** EXERCISE GOAL **
Check each line of the data for "trend" and select those that have it.

==== RECORDED INFORMATION ====

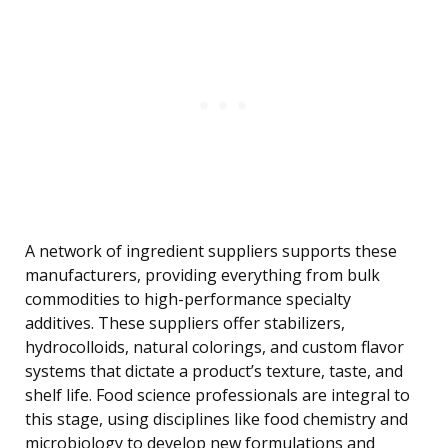
A network of ingredient suppliers supports these
manufacturers, providing everything from bulk
commodities to high-performance specialty
additives. These suppliers offer stabilizers,
hydrocolloids, natural colorings, and custom flavor
systems that dictate a product’s texture, taste, and
shelf life. Food science professionals are integral to
this stage, using disciplines like food chemistry and
microbiology to develop new formulations and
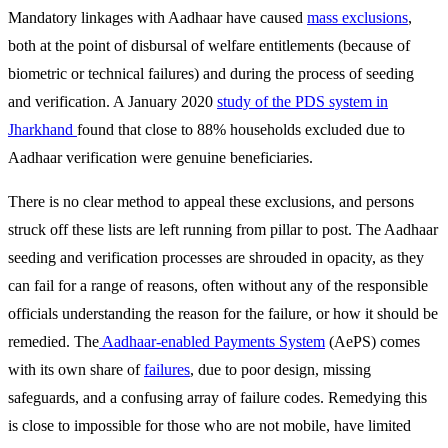
Mandatory linkages with Aadhaar have caused
mass exclusions
,
both at the point of disbursal of welfare entitlements (because of
biometric or technical failures) and during the process of seeding
and verification. A January 2020
study of the PDS system in
Jharkhand
found that close to 88% households excluded due to
Aadhaar verification were genuine beneficiaries.
There is no clear method to appeal these exclusions, and persons
struck off these lists are left running from pillar to post. The Aadhaar
seeding and verification processes are shrouded in opacity, as they
can fail for a range of reasons, often without any of the responsible
officials understanding the reason for the failure, or how it should be
remedied. The
Aadhaar-enabled Payments System
(AePS) comes
with its own share of
failures
, due to poor design, missing
safeguards, and a confusing array of failure codes. Remedying this
is close to impossible for those who are not mobile, have limited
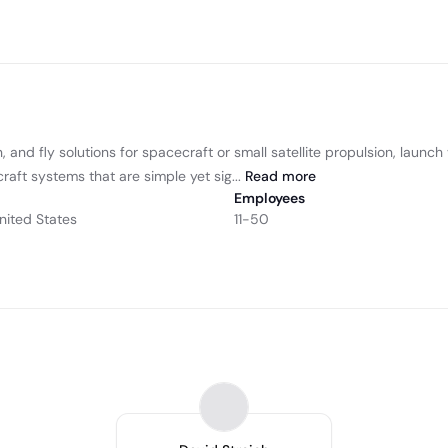
, and fly solutions for spacecraft or small satellite propulsion, launc
aft systems that are simple yet sig...
Read
more
Employees
nited States
11-50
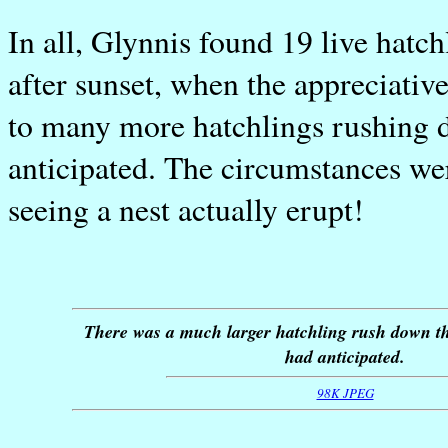
In all, Glynnis found 19 live hatch
after sunset, when the appreciative
to many more hatchlings rushing 
anticipated. The circumstances wer
seeing a nest actually erupt!
There was a much larger hatchling rush down t
had anticipated.
98K JPEG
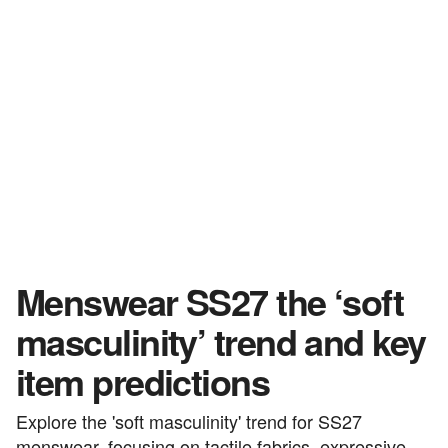
Menswear SS27 the ‘soft
masculinity’ trend and key
item predictions
Explore the 'soft masculinity' trend for SS27
menswear, focusing on tactile fabrics, expressive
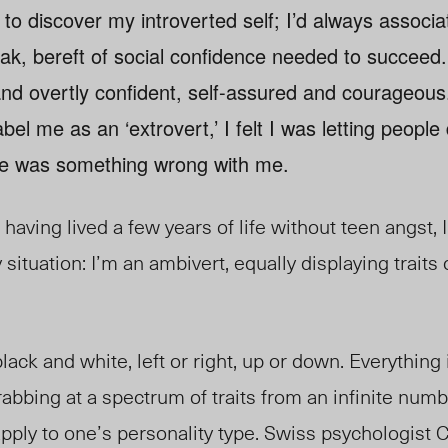
e to discover my introverted self; I’d always associa
eak, bereft of social confidence needed to succeed
nd overtly confident, self-assured and courageous
bel me as an ‘extrovert,’ I felt I was letting peopl
ere was something wrong with me.
having lived a few years of life without teen angst, 
y situation: I’m an ambivert, equally displaying traits
ack and white, left or right, up or down. Everything in
rabbing at a spectrum of traits from an infinite numb
ply to one’s personality type. Swiss psychologist 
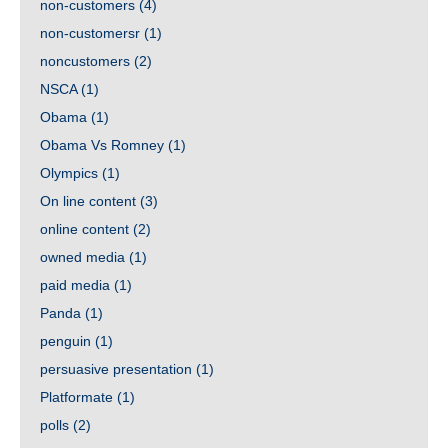
non-customers
(4)
non-customersr
(1)
noncustomers
(2)
NSCA
(1)
Obama
(1)
Obama Vs Romney
(1)
Olympics
(1)
On line content
(3)
online content
(2)
owned media
(1)
paid media
(1)
Panda
(1)
penguin
(1)
persuasive presentation
(1)
Platformate
(1)
polls
(2)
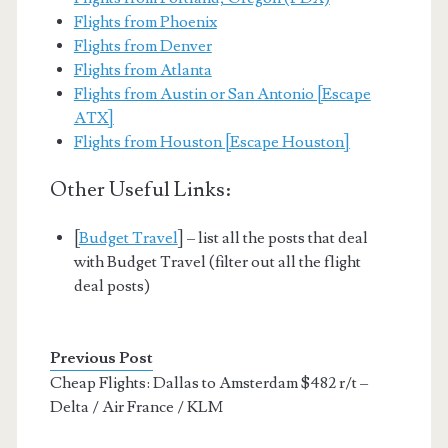
Flights from Phoenix
Flights from Denver
Flights from Atlanta
Flights from Austin or San Antonio [Escape
ATX]
Flights from Houston [Escape Houston]
Other Useful Links:
[
Budget Travel
] – list all the posts that deal
with Budget Travel (filter out all the flight
deal posts)
Previous Post
Cheap Flights: Dallas to Amsterdam $482 r/t –
Delta / Air France / KLM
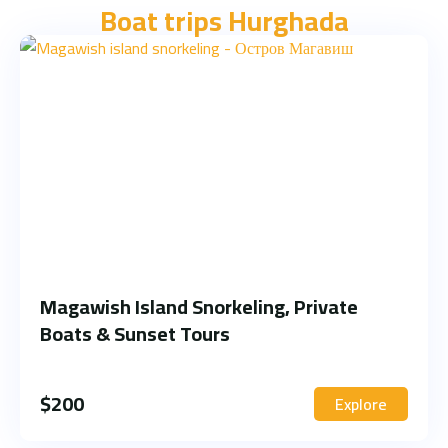
Boat trips Hurghada
Magawish Island Snorkeling, Private
Boats & Sunset Tours
$
200
Explore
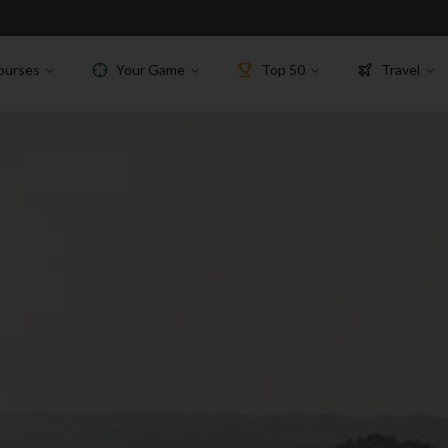
ourses
Your Game
Top 50
Travel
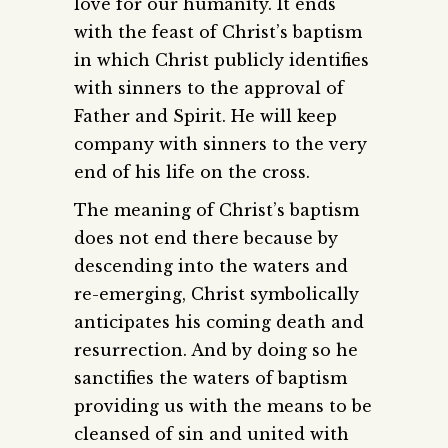
love for our humanity. It ends
with the feast of Christ’s baptism
in which Christ publicly identifies
with sinners to the approval of
Father and Spirit. He will keep
company with sinners to the very
end of his life on the cross.
The meaning of Christ’s baptism
does not end there because by
descending into the waters and
re-emerging, Christ symbolically
anticipates his coming death and
resurrection. And by doing so he
sanctifies the waters of baptism
providing us with the means to be
cleansed of sin and united with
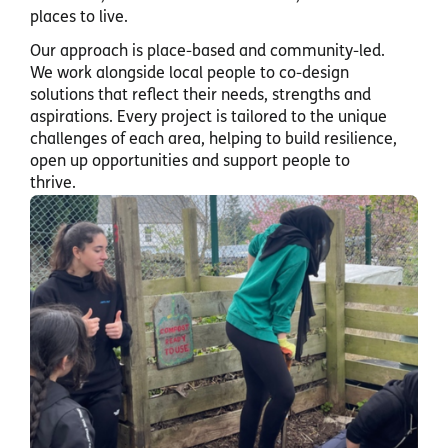
places to live.
Our approach is place-based and community-led.
We work alongside local people to co-design
solutions that reflect their needs, strengths and
aspirations. Every project is tailored to the unique
challenges of each area, helping to build resilience,
open up opportunities and support people to
thrive.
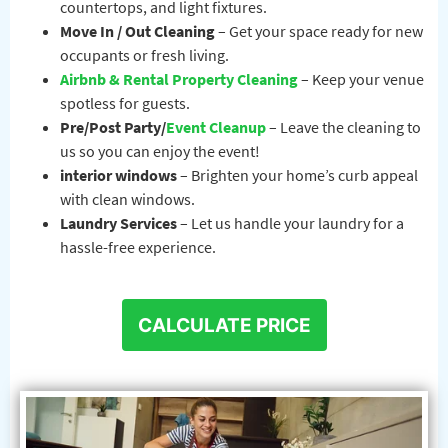
countertops, and light fixtures.
Move In / Out Cleaning
– Get your space ready for new
occupants or fresh living.
Airbnb & Rental Property Cleaning
– Keep your venue
spotless for guests.
Pre/Post Party/
Event Cleanup
– Leave the cleaning to
us so you can enjoy the event!
interior windows
– Brighten your home’s curb appeal
with clean windows.
Laundry Services
– Let us handle your laundry for a
hassle-free experience.
CALCULATE PRICE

====

** ANSWER SPACE **
masculinity’ trend and key
Explore the 'soft masculinity' trend for SS27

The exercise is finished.